● **Segmentation data**

※ ※ ※

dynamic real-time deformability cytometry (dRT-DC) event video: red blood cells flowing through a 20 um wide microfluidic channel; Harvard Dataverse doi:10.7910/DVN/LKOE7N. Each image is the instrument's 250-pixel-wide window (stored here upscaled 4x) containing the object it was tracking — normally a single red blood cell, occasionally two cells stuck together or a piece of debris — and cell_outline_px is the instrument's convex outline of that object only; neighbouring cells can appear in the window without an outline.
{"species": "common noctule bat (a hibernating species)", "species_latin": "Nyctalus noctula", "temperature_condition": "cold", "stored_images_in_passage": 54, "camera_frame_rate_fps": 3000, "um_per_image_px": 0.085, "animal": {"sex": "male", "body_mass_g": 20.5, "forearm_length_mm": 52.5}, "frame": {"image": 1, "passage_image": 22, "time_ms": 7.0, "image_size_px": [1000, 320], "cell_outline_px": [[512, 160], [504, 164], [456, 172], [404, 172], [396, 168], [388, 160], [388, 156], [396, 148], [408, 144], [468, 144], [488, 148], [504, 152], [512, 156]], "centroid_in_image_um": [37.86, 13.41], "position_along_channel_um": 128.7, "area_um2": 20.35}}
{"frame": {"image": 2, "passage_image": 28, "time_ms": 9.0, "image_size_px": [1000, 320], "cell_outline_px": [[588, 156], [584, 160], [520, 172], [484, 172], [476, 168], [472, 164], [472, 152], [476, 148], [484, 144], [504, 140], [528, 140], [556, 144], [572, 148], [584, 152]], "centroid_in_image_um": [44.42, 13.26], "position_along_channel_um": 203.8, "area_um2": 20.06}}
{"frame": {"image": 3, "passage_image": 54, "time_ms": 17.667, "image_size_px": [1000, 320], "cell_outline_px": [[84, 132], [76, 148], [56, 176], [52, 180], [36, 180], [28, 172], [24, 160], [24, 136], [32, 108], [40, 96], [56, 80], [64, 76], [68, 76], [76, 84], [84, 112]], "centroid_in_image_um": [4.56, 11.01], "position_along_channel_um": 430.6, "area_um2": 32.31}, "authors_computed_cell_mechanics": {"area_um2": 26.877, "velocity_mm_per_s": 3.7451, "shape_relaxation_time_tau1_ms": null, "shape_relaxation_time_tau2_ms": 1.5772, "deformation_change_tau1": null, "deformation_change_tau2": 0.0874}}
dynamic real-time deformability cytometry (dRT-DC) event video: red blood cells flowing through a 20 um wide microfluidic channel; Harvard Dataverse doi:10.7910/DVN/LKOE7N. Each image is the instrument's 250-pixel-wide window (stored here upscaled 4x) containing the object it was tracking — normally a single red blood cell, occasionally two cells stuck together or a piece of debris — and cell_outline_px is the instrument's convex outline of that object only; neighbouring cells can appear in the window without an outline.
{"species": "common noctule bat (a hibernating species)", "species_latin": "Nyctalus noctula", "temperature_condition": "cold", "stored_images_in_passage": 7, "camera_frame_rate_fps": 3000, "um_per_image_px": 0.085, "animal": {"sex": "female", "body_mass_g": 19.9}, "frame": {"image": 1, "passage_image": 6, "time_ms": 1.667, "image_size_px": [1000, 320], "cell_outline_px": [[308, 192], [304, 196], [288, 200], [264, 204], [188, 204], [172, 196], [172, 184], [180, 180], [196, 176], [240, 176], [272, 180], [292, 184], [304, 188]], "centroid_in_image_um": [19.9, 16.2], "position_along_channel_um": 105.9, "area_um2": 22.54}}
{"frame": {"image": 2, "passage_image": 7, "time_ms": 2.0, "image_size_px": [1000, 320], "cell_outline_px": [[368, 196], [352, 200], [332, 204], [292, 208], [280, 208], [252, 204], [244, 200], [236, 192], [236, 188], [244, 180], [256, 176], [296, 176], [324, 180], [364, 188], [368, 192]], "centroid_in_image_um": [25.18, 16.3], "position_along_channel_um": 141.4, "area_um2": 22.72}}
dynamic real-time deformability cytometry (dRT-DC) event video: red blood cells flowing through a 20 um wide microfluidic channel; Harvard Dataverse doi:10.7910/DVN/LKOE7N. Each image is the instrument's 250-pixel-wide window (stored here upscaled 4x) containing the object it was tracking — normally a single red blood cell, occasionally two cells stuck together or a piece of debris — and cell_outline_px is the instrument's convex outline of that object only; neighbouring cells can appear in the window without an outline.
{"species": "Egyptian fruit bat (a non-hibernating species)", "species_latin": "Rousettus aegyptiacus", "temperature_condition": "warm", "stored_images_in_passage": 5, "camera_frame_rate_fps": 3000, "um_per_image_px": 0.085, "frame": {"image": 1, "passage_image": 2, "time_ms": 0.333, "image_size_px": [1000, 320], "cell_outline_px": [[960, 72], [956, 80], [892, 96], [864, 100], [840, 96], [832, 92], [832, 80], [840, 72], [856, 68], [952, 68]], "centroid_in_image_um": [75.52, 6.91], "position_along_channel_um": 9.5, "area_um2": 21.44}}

※ ※ ※

● **Request**
Reproduce the records word for word.

● **Exercise response**
dynamic real-time deformability cytometry (dRT-DC) event video: red blood cells flowing through a 20 um wide microfluidic channel; Harvard Dataverse doi:10.7910/DVN/LKOE7N. Each image is the instrument's 250-pixel-wide window (stored here upscaled 4x) containing the object it was tracking — normally a single red blood cell, occasionally two cells stuck together or a piece of debris — and cell_outline_px is the instrument's convex outline of that object only; neighbouring cells can appear in the window without an outline.
{"species": "common noctule bat (a hibernating species)", "species_latin": "Nyctalus noctula", "temperature_condition": "cold", "stored_images_in_passage": 54, "camera_frame_rate_fps": 3000, "um_per_image_px": 0.085, "animal": {"sex": "male", "body_mass_g": 20.5, "forearm_length_mm": 52.5}, "frame": {"image": 1, "passage_image": 22, "time_ms": 7.0, "image_size_px": [1000, 320], "cell_outline_px": [[512, 160], [504, 164], [456, 172], [404, 172], [396, 168], [388, 160], [388, 156], [396, 148], [408, 144], [468, 144], [488, 148], [504, 152], [512, 156]], "centroid_in_image_um": [37.86, 13.41], "position_along_channel_um": 128.7, "area_um2": 20.35}}
{"frame": {"image": 2, "passage_image": 28, "time_ms": 9.0, "image_size_px": [1000, 320], "cell_outline_px": [[588, 156], [584, 160], [520, 172], [484, 172], [476, 168], [472, 164], [472, 152], [476, 148], [484, 144], [504, 140], [528, 140], [556, 144], [572, 148], [584, 152]], "centroid_in_image_um": [44.42, 13.26], "position_along_channel_um": 203.8, "area_um2": 20.06}}
{"frame": {"image": 3, "passage_image": 54, "time_ms": 17.667, "image_size_px": [1000, 320], "cell_outline_px": [[84, 132], [76, 148], [56, 176], [52, 180], [36, 180], [28, 172], [24, 160], [24, 136], [32, 108], [40, 96], [56, 80], [64, 76], [68, 76], [76, 84], [84, 112]], "centroid_in_image_um": [4.56, 11.01], "position_along_channel_um": 430.6, "area_um2": 32.31}, "authors_computed_cell_mechanics": {"area_um2": 26.877, "velocity_mm_per_s": 3.7451, "shape_relaxation_time_tau1_ms": null, "shape_relaxation_time_tau2_ms": 1.5772, "deformation_change_tau1": null, "deformation_change_tau2": 0.0874}}
dynamic real-time deformability cytometry (dRT-DC) event video: red blood cells flowing through a 20 um wide microfluidic channel; Harvard Dataverse doi:10.7910/DVN/LKOE7N. Each image is the instrument's 250-pixel-wide window (stored here upscaled 4x) containing the object it was tracking — normally a single red blood cell, occasionally two cells stuck together or a piece of debris — and cell_outline_px is the instrument's convex outline of that object only; neighbouring cells can appear in the window without an outline.
{"species": "common noctule bat (a hibernating species)", "species_latin": "Nyctalus noctula", "temperature_condition": "cold", "stored_images_in_passage": 7, "camera_frame_rate_fps": 3000, "um_per_image_px": 0.085, "animal": {"sex": "female", "body_mass_g": 19.9}, "frame": {"image": 1, "passage_image": 6, "time_ms": 1.667, "image_size_px": [1000, 320], "cell_outline_px": [[308, 192], [304, 196], [288, 200], [264, 204], [188, 204], [172, 196], [172, 184], [180, 180], [196, 176], [240, 176], [272, 180], [292, 184], [304, 188]], "centroid_in_image_um": [19.9, 16.2], "position_along_channel_um": 105.9, "area_um2": 22.54}}
{"frame": {"image": 2, "passage_image": 7, "time_ms": 2.0, "image_size_px": [1000, 320], "cell_outline_px": [[368, 196], [352, 200], [332, 204], [292, 208], [280, 208], [252, 204], [244, 200], [236, 192], [236, 188], [244, 180], [256, 176], [296, 176], [324, 180], [364, 188], [368, 192]], "centroid_in_image_um": [25.18, 16.3], "position_along_channel_um": 141.4, "area_um2": 22.72}}
dynamic real-time deformability cytometry (dRT-DC) event video: red blood cells flowing through a 20 um wide microfluidic channel; Harvard Dataverse doi:10.7910/DVN/LKOE7N. Each image is the instrument's 250-pixel-wide window (stored here upscaled 4x) containing the object it was tracking — normally a single red blood cell, occasionally two cells stuck together or a piece of debris — and cell_outline_px is the instrument's convex outline of that object only; neighbouring cells can appear in the window without an outline.
{"species": "Egyptian fruit bat (a non-hibernating species)", "species_latin": "Rousettus aegyptiacus", "temperature_condition": "warm", "stored_images_in_passage": 5, "camera_frame_rate_fps": 3000, "um_per_image_px": 0.085, "frame": {"image": 1, "passage_image": 2, "time_ms": 0.333, "image_size_px": [1000, 320], "cell_outline_px": [[960, 72], [956, 80], [892, 96], [864, 100], [840, 96], [832, 92], [832, 80], [840, 72], [856, 68], [952, 68]], "centroid_in_image_um": [75.52, 6.91], "position_along_channel_um": 9.5, "area_um2": 21.44}}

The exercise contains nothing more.